Prompt => Output exactly the lines between the one holding "Cepeda, R. D. S. V., Magdaleno, A." and the last line of the data below, both of those lines included.

········

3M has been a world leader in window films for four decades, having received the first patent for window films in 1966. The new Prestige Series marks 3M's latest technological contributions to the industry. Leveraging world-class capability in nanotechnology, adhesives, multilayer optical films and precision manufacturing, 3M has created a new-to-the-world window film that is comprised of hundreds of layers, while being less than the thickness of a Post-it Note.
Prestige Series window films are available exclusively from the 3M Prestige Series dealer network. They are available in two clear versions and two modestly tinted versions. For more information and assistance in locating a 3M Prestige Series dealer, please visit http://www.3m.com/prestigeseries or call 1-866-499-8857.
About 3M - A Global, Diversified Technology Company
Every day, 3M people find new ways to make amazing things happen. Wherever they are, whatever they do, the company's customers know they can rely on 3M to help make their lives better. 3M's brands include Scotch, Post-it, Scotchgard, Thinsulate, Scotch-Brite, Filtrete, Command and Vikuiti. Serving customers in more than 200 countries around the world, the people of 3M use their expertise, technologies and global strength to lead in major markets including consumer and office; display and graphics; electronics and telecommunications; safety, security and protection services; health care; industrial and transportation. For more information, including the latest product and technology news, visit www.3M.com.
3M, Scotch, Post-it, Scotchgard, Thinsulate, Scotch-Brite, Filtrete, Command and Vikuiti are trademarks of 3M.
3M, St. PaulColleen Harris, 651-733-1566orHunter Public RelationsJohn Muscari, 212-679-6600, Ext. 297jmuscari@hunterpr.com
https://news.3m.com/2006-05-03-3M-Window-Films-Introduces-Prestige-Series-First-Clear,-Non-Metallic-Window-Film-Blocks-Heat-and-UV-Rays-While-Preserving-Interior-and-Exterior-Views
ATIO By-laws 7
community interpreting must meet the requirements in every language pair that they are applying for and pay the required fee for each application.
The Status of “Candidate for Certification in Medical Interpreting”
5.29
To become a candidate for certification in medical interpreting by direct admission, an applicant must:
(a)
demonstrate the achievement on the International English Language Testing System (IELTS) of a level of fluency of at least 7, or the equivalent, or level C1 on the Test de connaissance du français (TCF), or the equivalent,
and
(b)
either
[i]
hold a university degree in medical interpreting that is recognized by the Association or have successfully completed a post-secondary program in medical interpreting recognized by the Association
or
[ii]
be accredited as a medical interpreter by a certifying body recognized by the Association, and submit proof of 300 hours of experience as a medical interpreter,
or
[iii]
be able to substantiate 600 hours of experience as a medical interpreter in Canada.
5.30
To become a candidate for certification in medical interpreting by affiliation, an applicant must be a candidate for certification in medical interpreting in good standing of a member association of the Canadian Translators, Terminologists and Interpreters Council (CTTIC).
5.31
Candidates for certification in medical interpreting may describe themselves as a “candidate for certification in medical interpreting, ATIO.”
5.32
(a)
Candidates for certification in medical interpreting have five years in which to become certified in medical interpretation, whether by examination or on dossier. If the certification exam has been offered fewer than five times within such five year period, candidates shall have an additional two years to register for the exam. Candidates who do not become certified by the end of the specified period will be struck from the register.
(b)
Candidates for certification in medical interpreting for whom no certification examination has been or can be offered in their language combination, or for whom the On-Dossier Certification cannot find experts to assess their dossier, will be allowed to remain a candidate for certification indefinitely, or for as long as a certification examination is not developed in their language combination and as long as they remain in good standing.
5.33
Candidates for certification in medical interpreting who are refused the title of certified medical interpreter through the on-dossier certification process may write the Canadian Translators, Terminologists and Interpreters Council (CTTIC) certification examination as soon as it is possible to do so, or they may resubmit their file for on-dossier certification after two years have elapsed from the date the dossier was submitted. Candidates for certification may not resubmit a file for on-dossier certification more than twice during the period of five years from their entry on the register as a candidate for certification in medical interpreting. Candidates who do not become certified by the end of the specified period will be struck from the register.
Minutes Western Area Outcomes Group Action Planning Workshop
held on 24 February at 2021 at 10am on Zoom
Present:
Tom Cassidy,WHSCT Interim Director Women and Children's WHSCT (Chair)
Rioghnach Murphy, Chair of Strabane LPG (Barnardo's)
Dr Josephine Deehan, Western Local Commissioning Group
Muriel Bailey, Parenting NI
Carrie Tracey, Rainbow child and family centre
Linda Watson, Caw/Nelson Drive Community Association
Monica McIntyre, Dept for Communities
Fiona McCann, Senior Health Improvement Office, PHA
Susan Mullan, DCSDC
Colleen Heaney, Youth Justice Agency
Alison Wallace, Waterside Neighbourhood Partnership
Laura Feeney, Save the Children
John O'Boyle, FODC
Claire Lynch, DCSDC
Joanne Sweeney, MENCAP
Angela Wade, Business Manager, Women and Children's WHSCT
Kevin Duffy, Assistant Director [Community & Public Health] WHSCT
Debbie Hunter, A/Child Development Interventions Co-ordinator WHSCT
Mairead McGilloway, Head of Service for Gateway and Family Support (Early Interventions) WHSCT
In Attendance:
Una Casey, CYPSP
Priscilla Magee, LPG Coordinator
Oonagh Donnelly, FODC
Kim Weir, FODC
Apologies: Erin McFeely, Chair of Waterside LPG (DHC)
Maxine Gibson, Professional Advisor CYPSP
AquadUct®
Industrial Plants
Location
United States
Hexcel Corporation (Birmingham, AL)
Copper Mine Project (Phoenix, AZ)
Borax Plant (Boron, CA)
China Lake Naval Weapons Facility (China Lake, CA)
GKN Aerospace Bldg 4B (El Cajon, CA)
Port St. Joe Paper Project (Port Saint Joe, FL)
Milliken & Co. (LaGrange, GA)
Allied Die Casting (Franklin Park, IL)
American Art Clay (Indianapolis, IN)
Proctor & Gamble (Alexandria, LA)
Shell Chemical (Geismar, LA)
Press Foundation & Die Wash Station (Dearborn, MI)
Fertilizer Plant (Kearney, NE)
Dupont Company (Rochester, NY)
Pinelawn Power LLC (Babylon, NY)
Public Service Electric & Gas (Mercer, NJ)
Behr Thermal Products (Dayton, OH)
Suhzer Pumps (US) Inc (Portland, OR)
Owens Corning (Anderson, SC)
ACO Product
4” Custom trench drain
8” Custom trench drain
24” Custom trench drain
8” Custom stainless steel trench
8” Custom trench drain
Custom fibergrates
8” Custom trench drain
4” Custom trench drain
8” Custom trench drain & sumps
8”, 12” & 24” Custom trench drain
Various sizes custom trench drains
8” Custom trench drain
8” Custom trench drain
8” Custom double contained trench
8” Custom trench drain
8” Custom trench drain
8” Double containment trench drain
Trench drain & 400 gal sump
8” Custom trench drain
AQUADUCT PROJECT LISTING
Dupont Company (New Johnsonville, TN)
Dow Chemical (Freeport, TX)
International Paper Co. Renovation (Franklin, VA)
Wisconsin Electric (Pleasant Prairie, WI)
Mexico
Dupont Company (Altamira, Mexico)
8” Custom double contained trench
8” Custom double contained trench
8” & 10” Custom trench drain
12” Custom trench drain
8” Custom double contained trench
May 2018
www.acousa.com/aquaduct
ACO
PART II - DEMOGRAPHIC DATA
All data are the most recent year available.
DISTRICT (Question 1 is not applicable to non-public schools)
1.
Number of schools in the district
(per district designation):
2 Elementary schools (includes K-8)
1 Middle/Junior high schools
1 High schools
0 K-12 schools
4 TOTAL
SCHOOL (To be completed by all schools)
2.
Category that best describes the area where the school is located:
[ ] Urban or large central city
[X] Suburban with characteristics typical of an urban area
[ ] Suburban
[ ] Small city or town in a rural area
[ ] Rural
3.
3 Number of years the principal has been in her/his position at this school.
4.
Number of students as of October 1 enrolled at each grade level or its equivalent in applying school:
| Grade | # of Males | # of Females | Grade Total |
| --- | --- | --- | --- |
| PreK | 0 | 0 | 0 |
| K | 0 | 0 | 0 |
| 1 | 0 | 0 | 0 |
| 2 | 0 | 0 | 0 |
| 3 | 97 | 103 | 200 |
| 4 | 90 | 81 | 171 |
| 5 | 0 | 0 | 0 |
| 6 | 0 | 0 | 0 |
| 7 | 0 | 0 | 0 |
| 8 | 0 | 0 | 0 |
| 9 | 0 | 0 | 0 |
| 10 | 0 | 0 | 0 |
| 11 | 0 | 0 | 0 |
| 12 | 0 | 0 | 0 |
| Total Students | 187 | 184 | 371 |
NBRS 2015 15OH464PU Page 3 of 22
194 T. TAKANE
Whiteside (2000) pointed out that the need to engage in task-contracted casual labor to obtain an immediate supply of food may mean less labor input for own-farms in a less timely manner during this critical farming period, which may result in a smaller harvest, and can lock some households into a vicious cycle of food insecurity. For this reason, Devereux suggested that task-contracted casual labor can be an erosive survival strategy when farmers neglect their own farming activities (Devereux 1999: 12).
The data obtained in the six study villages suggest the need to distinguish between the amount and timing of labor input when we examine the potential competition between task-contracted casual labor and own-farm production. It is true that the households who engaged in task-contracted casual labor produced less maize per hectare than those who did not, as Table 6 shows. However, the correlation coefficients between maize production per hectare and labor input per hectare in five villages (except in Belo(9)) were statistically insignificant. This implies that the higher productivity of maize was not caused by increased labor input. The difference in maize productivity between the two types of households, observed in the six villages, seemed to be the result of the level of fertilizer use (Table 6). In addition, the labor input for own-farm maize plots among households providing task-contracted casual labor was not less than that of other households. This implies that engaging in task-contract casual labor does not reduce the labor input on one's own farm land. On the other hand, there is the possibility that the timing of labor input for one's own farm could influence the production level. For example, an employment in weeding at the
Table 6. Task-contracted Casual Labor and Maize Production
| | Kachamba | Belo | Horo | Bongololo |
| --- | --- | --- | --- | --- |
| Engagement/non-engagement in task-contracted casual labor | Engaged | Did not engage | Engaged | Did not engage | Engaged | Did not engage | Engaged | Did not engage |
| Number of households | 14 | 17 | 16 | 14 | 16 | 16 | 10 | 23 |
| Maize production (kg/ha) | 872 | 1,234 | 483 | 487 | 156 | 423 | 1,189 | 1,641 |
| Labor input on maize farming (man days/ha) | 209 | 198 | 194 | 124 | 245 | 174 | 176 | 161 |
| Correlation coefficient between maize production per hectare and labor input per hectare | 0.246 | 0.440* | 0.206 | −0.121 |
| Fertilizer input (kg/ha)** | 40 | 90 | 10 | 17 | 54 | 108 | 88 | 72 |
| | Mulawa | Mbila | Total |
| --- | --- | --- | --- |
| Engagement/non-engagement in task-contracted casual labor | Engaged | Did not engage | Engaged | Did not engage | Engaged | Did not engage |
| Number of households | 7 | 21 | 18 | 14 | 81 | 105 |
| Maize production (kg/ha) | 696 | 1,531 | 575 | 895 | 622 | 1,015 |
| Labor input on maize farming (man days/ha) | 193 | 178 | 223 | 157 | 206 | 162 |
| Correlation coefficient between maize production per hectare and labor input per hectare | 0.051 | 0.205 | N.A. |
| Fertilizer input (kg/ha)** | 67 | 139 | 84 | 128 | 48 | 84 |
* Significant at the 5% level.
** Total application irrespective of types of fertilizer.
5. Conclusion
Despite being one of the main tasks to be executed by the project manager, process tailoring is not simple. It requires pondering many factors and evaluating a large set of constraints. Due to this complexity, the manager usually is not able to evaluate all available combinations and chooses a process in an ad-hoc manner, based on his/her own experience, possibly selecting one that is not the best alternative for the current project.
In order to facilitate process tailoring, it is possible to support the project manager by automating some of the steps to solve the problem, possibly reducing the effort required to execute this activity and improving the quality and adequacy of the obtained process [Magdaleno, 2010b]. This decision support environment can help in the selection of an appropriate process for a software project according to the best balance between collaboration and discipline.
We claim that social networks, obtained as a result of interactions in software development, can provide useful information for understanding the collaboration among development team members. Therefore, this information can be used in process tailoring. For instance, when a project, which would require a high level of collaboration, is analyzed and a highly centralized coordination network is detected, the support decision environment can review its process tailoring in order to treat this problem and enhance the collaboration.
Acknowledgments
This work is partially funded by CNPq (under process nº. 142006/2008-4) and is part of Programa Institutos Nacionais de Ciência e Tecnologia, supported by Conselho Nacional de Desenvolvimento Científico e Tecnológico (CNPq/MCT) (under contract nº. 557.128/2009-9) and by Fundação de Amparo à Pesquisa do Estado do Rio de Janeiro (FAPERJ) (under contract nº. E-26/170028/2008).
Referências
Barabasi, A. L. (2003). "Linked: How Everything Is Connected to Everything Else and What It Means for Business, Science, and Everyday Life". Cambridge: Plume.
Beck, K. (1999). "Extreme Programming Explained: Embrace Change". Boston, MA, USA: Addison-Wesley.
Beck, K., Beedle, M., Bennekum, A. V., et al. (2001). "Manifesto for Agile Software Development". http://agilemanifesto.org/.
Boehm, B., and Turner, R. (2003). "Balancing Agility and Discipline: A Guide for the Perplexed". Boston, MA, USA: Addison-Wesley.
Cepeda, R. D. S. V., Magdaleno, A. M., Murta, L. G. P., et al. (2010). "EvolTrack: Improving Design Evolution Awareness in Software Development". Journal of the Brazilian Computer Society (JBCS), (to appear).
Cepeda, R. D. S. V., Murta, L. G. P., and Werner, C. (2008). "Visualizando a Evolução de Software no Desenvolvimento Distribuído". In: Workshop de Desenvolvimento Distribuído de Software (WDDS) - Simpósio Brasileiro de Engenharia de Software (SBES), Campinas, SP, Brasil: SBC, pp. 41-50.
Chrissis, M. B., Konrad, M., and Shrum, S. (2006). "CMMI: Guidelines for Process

········

Solution to this exercise =>
Cepeda, R. D. S. V., Magdaleno, A. M., Murta, L. G. P., et al. (2010). "EvolTrack: Improving Design Evolution Awareness in Software Development". Journal of the Brazilian Computer Society (JBCS), (to appear).
Cepeda, R. D. S. V., Murta, L. G. P., and Werner, C. (2008). "Visualizando a Evolução de Software no Desenvolvimento Distribuído". In: Workshop de Desenvolvimento Distribuído de Software (WDDS) - Simpósio Brasileiro de Engenharia de Software (SBES), Campinas, SP, Brasil: SBC, pp. 41-50.
Chrissis, M. B., Konrad, M., and Shrum, S. (2006). "CMMI: Guidelines for Process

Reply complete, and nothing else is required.